How dare he bring that honorable gentleman into their row! “If this is how society treats women—as if they’re disposable—I want no part of it. The Duchess was right to have shunned you, and you should expect the rest of the Charltons to do the same.”

“A small price to pay for a lifetime of peace,” was all he cared to reply. He was so cold, so businesslike, and so very different from the Duke, who cared very deeply and strived to behave honorably in all aspects of his life.

The Duke of Brantingham would never abandon anyone in need.

Aurelia leveled her gaze on the man who’d sired her and laid her proverbial cards onto the table. She took a gamble by asking what she’d already suspected, “Why did you write the Christmas cards, send the birthday gifts? Why did you lead me to believe that I was promised to the Duke?”

“Ah, you are a clever child. His Grace and I share a solicitor, so it wasn’t difficult to get a copy of his signature and handwriting, which is easily forged.

The betrothal ring belonged to your mother, and it only seemed fair that you should have it.

The silver charm, however, was a cheap trinket from a Fleet Street pawnbrokers, unable to be traced back to me.

“The Duchess—God rest her—was a bosom friend of your mother. She would not have turned you out had you turned up on her doorstep. She might’ve even seen the resemblance and taken pity on you.

I never believed cancer would claim the Duchess so quickly when I crafted my scheme for your future.

I’m sorry, Aurelia, I ought to have planned for that. ”
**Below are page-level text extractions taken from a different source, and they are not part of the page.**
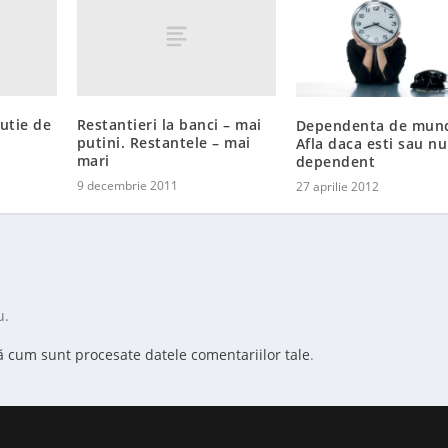
lutie de
Restantieri la banci – mai
Dependenta de munc
putini. Restantele – mai
Afla daca esti sau nu
mari
dependent
9 decembrie 2011
27 aprilie 2012
u.
ă cum sunt procesate datele comentariilor tale
.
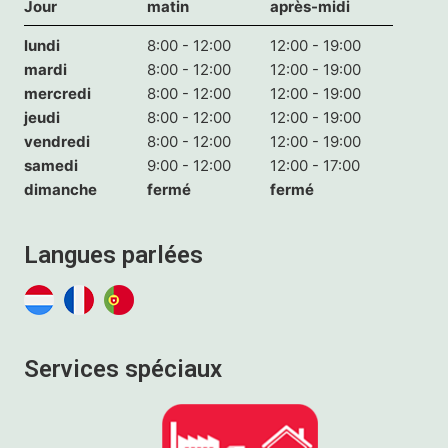
Jour
matin
après-midi
lundi
8:00 - 12:00
12:00 - 19:00
mardi
8:00 - 12:00
12:00 - 19:00
mercredi
8:00 - 12:00
12:00 - 19:00
jeudi
8:00 - 12:00
12:00 - 19:00
vendredi
8:00 - 12:00
12:00 - 19:00
samedi
9:00 - 12:00
12:00 - 17:00
dimanche
fermé
fermé
Langues parlées
Services spéciaux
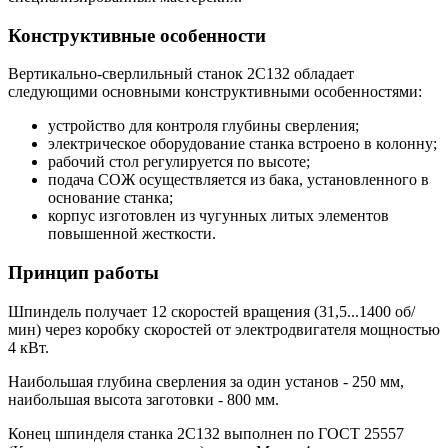
Конструктивные особенности
Вертикально-сверлильный станок 2С132 обладает
следующими основными конструктивными особенностями:
устройство для контроля глубины сверления;
электрическое оборудование станка встроено в колонну;
рабочий стол регулируется по высоте;
подача СОЖ осуществляется из бака, установленного в
основание станка;
корпус изготовлен из чугунных литых элементов
повышенной жесткости.
Принцип работы
Шпиндель получает 12 скоростей вращения (31,5...1400 об/
мин) через коробку скоростей от электродвигателя мощностью
4 кВт.
Наибольшая глубина сверления за один установ - 250 мм,
наибольшая высота заготовки - 800 мм.
Конец шпинделя станка 2С132 выполнен по ГОСТ 25557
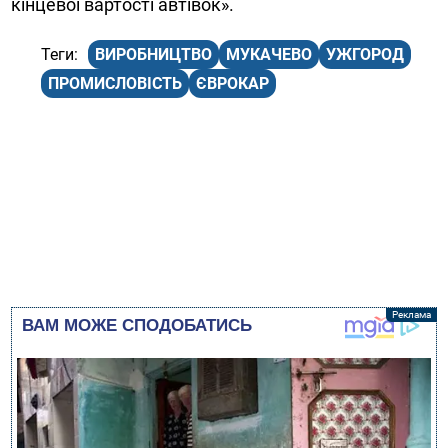
кінцевої вартості автівок».
ВИРОБНИЦТВО
МУКАЧЕВО
УЖГОРОД
ПРОМИСЛОВІСТЬ
ЄВРОКАР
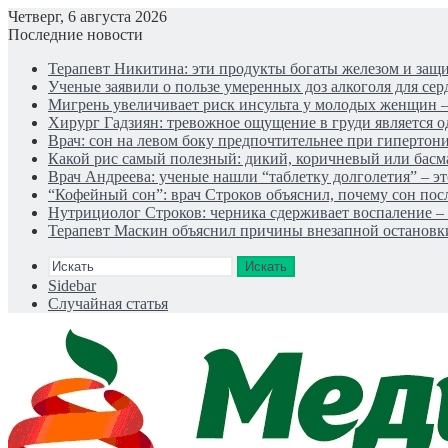
Четверг, 6 августа 2026
Последние новости
Терапевт Никитина: эти продукты богаты железом и за
Ученые заявили о пользе умеренных доз алкоголя для сер
Мигрень увеличивает риск инсульта у молодых женщин 
Хирург Гадзиян: тревожное ощущение в груди является 
Врач: сон на левом боку предпочтительнее при гипертон
Какой рис самый полезный: дикий, коричневый или басм
Врач Андреева: ученые нашли “таблетку долголетия” – эт
“Кофейный сон”: врач Строков объяснил, почему сон пос
Нутрициолог Строков: черника сдерживает воспаление –
Терапевт Маскин объяснил причины внезапной остановк
Искать
Sidebar
Случайная статья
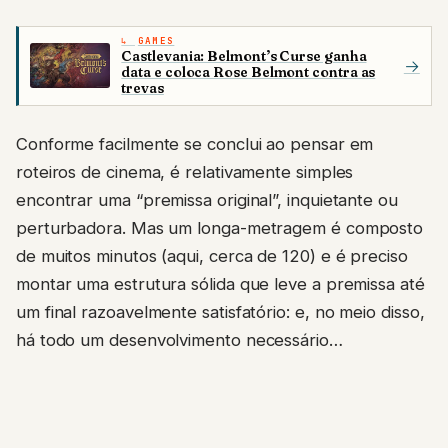
GAMES
Castlevania: Belmont’s Curse ganha
→
data e coloca Rose Belmont contra as
trevas
Conforme facilmente se conclui ao pensar em
roteiros de cinema, é relativamente simples
encontrar uma “premissa original”, inquietante ou
perturbadora. Mas um longa-metragem é composto
de muitos minutos (aqui, cerca de 120) e é preciso
montar uma estrutura sólida que leve a premissa até
um final razoavelmente satisfatório: e, no meio disso,
há todo um desenvolvimento necessário…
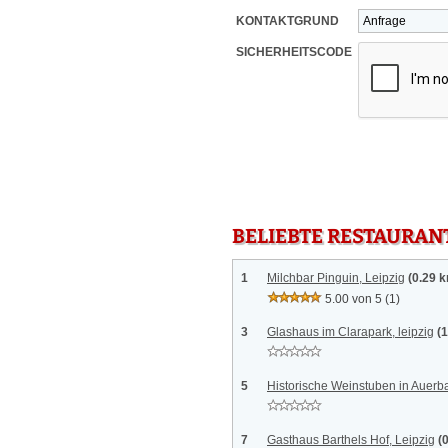
KONTAKTGRUND
SICHERHEITSCODE
BELIEBTE RESTAURAN
1
Milchbar Pinguin, Leipzig
(0.29 
5.00 von 5
(1)
3
Glashaus im Clarapark, leipzig
(
5
Historische Weinstuben in Auerba
7
Gasthaus Barthels Hof, Leipzig
(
Revulsion wracked her. She nearly doubled over with the pain and felt as if the room were spinning out of her control.

“You would’ve known that the Duchess would never have married me to her son, even if she knew my identity.

As Aurelia Goldsworthy, my lack of parentage is impossible to overcome.

Society wouldn’t countenance such a match between an illegitimate orphan girl and a great, powerful duke.

You set me up for heartache and humiliation.

You showed me everything I ever wanted, and then you snatched it away. ”

Lord Mathieson shook his head. “I underestimated you, Aurelia. I never dreamed that you would travel to town and take up your false position, or that you would eventually be seen on Brantingham’s arm. Imagine my surprise at how far you’ve come!”

He had meddled in her life, but no longer.

Everything she did from this moment on would be of her own strength, her character, her ingenuity.

She would donate her fine clothes to needy families.

She would leave her comfortable suite of rooms overlooking the Parade in Cheltenham and find employment somewhere where no one would know of her secret.

“I intend to give my legacy to women and children who deserve it.”

Lord Mathieson was unfazed. “The money is yours to do with as you please. I mean you no ill will. Now, if there is nothing more to be said, I consider our business concluded. You’ll never again be allowed entrance into this house, and I shall turn my back to you if ever our paths cross.

” His hard, narrow-eyed gaze scoured her once more, leaving her raw and flayed in its wake.

“For what it’s worth, I do wish you well, Aurelia.

It is clear that you are your mother’s child, and your path in life shan’t be easy. ”

She could not recall speaking a word to him in parting. She did not remember leaving the drawing room or descending the stairs. She didn’t see the footman’s face as he held the front door open for her.

Aurelia saw only the Duke of Brantingham seated in his landau. His presence was strong, and steady, and self-controlled. She must’ve called his name—Selwyn!—for he turned to her, seeming to understand her defeat even though she emerged from the house unscathed.

He opened his arms to her, and she buried herself into his embrace.